In just her third season, Burton has already established instantly recognizable signatures that feel true to the maison’s heritage without tipping into reverence. The opening look, a tailcoat tuxedo with an hourglass effect worn over a white button-down styled in reverse, combined the sensual inverted tailoring from her fall 2025 debut with the elevated shirting of her spring 2026 follow-up, here in crisp cotton poplin rather than the leather version she experimented with last season. (These reversals carry forward a detail Hubert de Givenchy explored in the 1950s and 1960s, when he favored coats that buttoned up the back.) The white shirt’s extra-tall collar is stitched upside-down to frame the face and finished with polished metal collar studs, catching the light and echoing the compositional focus of portraiture. Leather shirts reappeared later in the lineup, some with shirttails knotted at the back and the models’ names embroidered in red thread on the cuffs.

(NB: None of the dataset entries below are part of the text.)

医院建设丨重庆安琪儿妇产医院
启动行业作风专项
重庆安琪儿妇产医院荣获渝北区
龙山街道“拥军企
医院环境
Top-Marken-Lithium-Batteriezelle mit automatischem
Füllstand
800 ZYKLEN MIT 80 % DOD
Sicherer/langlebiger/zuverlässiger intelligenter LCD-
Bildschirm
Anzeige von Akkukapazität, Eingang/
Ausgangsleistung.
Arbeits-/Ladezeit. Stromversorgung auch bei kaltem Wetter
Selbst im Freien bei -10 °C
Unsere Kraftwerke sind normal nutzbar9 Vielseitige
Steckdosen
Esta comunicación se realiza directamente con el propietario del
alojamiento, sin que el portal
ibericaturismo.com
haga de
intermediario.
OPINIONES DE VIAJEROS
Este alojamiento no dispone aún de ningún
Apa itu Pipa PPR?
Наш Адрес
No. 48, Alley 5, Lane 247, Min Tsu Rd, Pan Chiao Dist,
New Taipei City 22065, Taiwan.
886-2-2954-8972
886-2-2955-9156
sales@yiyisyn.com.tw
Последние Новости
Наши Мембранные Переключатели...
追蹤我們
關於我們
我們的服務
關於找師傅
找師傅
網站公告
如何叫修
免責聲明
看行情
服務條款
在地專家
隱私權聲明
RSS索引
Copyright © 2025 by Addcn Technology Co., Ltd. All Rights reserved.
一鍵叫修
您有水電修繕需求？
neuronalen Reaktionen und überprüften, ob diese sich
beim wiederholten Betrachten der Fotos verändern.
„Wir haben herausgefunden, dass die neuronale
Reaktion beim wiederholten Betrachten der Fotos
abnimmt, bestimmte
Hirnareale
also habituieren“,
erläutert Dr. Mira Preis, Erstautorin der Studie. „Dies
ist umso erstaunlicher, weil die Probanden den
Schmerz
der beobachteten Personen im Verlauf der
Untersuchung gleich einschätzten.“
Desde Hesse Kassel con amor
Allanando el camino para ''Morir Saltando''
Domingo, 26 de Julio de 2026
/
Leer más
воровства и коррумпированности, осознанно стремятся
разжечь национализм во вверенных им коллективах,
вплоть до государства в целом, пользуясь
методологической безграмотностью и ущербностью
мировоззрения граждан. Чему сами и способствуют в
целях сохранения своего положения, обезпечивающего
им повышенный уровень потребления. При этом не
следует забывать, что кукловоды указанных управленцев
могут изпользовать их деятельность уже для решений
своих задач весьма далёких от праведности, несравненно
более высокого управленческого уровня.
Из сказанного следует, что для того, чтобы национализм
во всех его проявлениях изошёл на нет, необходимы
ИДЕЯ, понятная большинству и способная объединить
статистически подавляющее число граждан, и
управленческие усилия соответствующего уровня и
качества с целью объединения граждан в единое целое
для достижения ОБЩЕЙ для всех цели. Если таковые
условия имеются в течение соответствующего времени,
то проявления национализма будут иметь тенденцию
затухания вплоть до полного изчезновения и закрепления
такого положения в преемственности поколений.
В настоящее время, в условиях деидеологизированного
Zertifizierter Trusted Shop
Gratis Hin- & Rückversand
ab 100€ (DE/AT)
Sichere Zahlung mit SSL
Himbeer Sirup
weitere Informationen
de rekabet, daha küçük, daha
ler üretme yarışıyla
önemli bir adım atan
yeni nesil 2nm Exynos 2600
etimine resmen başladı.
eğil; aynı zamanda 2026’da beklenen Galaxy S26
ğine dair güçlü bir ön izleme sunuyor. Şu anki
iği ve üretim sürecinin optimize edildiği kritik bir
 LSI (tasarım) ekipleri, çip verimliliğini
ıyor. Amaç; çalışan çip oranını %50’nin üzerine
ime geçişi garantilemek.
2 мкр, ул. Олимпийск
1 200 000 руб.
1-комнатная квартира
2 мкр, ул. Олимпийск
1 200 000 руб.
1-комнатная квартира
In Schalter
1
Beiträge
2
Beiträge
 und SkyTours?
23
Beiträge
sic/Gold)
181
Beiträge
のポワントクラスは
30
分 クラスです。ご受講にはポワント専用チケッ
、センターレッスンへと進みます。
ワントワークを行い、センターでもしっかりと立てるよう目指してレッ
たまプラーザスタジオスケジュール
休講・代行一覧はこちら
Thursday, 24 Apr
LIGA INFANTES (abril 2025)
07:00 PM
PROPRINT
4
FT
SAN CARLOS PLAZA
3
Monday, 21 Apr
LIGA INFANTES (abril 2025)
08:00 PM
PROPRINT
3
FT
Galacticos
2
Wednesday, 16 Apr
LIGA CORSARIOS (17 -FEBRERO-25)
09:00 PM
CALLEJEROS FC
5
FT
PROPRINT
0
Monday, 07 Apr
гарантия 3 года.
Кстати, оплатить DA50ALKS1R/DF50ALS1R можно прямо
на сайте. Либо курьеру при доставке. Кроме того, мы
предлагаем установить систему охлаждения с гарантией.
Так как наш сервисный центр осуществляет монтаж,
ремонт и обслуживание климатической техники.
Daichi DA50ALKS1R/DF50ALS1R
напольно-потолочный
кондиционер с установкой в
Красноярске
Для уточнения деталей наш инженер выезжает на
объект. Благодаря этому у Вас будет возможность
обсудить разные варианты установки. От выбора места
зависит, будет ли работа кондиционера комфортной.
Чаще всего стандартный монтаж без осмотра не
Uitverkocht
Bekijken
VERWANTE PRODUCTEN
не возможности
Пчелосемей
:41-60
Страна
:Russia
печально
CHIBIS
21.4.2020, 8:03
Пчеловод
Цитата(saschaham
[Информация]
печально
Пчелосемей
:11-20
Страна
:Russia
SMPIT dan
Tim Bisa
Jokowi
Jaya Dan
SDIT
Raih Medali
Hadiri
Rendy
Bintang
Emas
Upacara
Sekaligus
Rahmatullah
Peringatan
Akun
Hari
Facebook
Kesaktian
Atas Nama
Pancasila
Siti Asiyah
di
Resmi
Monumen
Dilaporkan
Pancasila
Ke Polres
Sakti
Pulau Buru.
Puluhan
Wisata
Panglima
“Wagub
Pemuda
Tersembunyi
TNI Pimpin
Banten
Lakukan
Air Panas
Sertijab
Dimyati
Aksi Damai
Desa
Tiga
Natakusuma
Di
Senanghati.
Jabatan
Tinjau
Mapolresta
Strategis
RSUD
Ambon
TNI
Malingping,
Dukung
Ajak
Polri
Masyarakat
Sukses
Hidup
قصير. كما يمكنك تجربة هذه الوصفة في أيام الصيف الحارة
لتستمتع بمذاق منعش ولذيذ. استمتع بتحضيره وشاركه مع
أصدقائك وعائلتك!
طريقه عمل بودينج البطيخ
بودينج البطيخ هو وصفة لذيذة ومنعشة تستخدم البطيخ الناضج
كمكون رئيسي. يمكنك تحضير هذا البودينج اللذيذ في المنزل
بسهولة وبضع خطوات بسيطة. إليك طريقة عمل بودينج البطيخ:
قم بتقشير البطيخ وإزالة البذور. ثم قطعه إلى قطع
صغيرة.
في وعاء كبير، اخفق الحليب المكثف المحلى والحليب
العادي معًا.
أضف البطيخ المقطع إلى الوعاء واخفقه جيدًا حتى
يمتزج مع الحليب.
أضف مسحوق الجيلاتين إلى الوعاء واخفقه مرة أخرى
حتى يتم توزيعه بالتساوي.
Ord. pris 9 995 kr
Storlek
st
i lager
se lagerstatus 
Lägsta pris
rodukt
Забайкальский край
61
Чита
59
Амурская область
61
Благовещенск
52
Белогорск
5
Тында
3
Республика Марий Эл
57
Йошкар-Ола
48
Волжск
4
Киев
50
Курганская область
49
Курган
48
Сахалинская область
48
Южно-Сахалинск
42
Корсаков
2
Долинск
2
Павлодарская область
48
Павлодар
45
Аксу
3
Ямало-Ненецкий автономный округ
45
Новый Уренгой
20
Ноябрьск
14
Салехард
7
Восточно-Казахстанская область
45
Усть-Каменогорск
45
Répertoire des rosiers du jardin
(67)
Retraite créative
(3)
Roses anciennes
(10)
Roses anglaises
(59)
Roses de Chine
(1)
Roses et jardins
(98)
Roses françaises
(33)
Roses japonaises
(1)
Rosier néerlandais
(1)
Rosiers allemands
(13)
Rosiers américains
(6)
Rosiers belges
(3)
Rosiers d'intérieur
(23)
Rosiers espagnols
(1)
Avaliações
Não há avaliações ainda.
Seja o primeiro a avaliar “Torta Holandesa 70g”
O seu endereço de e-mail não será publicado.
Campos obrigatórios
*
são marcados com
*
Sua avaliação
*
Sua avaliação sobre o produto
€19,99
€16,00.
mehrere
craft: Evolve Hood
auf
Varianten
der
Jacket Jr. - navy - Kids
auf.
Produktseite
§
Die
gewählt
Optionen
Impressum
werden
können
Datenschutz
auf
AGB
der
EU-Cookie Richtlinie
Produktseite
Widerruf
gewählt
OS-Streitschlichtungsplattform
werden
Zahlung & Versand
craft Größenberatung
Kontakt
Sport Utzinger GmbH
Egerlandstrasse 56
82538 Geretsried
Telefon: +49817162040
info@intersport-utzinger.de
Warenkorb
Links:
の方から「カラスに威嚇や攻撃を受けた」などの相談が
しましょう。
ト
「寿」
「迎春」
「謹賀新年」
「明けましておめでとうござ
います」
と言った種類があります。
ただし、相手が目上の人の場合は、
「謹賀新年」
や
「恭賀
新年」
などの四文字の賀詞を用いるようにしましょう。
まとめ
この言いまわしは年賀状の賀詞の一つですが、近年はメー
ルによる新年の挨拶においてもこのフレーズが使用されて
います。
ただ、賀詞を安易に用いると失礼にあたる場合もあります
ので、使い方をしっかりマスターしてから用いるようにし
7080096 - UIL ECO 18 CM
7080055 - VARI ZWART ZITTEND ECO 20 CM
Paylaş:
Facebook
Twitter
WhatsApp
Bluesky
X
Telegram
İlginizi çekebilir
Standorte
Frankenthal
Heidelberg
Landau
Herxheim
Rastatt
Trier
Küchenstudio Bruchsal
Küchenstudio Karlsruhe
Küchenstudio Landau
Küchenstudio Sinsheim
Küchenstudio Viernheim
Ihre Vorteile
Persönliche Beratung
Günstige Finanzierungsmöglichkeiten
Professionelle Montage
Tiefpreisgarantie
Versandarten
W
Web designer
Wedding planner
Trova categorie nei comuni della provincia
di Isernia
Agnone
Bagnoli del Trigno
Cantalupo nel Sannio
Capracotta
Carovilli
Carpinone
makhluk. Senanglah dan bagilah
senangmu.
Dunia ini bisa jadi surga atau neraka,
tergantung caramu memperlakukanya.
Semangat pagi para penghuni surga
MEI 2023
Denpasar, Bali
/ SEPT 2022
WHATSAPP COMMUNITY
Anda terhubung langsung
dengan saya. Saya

Part of the joy of seeing a woman designer at the helm is how true these clothes feel to the way female creatives want to dress, a point underscored by the denim workwear and the model lineup, which included artist Isabelle Albuquerque (who stars in the summer 2026 campaign), writer Constance Debré, designer Marte Mei van Haaster, and DJ Agathe Mougin. Burton reintroduced leopard print, long favored by both Givenchy and Alexander McQueen, including the exact black leopard lace McQueen used in his fall 1997 collection, here softened in ribbon-threaded, bias-cut dresses. The show was not without couture moments, from fully embroidered floral gowns reminiscent of antique tapestries to an Infanta-worthy godet finale look finished with bead-embroidered lace. But one of the most charming gestures was Stephen Jones’s headscarves fashioned from satin T-shirts, worn with wood door-knocker earrings peeking out in the spirit of Vermeer’s Girl with a Pearl Earring.